AIM OF THE TASK:
Answer these questions using the article on the Segorbe Giant below.
(a) Near which city is Segorbe located?
(b) Who carried out the ancient DNA analysis?
(c) According to the stable isotope analyses, where did the individual most likely grow up?

======== TEXT UNDER STUDY

Researchers from the University's Archaeogenetics Research Group used ancient DNA analysis to identify a member of a population expelled from medieval Spain known as the 'Segorbe Giant'. The results have shed light on the brutal political decision that led to a dramatic change in population following the Christian reconquest of Spain.
Segorbe Giant
© University of Huddersfield
AN INTERNATIONAL team of researchers led by the University of Huddersfield's Archaeogenetics Research Group, including geneticists, archaeological scientists, and archaeologists, has published the genome sequence of a unique individual from Islamic medieval Spain - al-Andalus - the results of which have shed light on a brutal event that took place in medieval Spain.

The individual, who was discovered in an eleventh century Islamic necropolis from the city of Segorbe, near Valencia in Spain, is known to local archaeologists as the 'Segorbe Giant' because of his unusual height.

His skeleton had suggested that he might have some African ancestry. Most of Spain had been progressively conquered by Arabs and Berbers from Northwest Africa from the eighth century onwards, creating one of the major centres of medieval European civilisation.

The ancient DNA analysis was carried out by Dr Marina Silva and Dr Gonzalo Oteo-Garcia, who had been working on the University's Leverhulme Trust doctoral scholarship programme in evolutionary genomics.

Professor Martin Richards
© University of HuddersfieldProfessor Martin Richards, Director of the University’s Evolutionary Genomics Research Centre.
They found that the "Giant" carried highly specific North African genetic lineages on both his male and female lines of descent - the Y-chromosome and the mitochondrial DNA - the oldest individual known to have this particular pattern of ancestry. This suggested that his recent ancestry was indeed amongst the newly Islamicised Berber populations of medieval Northwest Africa.

But a more detailed examination revealed a more complex situation. The male and female lines of descent account for only a small fraction of our overall ancestry - that from our father's father's father and our mother's mother's mother, and so on.

His genome-wide ancestry showed that he also carried a significant amount - likely more than half - of local Spanish ancestry in his chromosomes. Moreover, stable isotope analyses suggested that he most likely grew up locally meaning the "Giant's" Berber ancestry was in fact due to migration from an earlier generation. He therefore belonged to a settled community that had thoroughly intermixed local Spanish and immigrant North African ancestry.

================
======== DATA EXCERPTS

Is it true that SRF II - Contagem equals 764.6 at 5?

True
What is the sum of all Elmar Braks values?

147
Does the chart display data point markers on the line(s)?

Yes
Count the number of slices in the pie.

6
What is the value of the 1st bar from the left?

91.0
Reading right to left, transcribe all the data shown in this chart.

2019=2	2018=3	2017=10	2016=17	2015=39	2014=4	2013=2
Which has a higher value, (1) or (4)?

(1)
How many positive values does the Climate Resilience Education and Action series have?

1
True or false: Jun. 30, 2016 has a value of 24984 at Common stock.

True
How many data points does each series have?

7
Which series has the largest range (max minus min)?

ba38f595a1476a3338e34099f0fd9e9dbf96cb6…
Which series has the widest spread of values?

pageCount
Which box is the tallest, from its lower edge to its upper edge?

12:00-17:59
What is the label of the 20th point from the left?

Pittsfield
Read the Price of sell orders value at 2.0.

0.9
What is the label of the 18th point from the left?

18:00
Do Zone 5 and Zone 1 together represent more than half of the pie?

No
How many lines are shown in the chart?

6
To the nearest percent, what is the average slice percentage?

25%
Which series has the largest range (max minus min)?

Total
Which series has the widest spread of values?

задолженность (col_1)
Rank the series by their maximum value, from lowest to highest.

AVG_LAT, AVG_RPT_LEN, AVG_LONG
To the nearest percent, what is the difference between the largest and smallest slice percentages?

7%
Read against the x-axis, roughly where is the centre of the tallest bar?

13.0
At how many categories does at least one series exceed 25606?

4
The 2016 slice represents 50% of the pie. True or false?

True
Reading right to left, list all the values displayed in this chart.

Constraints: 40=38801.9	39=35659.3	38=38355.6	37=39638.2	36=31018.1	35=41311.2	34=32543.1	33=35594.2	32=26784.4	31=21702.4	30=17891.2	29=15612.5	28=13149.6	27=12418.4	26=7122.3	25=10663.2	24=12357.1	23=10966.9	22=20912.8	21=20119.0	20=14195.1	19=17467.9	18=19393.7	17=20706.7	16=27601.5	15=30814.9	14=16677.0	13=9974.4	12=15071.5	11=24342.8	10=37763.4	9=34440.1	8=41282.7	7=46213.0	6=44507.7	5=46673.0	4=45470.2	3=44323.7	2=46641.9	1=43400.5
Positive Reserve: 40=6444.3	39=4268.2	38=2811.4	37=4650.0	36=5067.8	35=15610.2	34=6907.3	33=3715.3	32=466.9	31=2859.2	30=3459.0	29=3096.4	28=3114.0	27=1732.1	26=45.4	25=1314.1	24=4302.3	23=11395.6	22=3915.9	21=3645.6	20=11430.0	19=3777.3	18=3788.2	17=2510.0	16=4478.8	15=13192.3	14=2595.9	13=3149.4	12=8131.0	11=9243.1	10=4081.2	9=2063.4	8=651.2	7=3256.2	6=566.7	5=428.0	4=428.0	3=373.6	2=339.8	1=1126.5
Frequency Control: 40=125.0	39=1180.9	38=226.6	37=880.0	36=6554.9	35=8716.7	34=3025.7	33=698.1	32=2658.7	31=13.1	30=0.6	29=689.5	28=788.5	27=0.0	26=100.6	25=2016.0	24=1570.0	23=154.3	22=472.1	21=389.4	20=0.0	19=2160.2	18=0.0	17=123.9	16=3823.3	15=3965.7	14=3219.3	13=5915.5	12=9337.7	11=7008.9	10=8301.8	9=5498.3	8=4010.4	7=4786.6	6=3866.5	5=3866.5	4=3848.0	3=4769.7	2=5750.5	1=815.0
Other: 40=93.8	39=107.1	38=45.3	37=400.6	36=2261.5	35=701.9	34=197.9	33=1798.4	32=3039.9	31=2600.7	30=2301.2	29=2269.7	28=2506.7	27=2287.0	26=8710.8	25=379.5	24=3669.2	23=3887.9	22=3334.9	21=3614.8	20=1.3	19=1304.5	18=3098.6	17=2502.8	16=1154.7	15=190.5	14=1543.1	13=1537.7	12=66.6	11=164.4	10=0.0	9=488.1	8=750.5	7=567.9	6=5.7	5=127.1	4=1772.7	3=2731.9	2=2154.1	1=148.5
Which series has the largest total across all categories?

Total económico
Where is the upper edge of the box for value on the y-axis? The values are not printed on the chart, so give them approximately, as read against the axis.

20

================

ANSWER BOX:
(a) Valencia
(b) Dr Marina Silva and Dr Gonzalo Oteo-Garcia
(c) Locally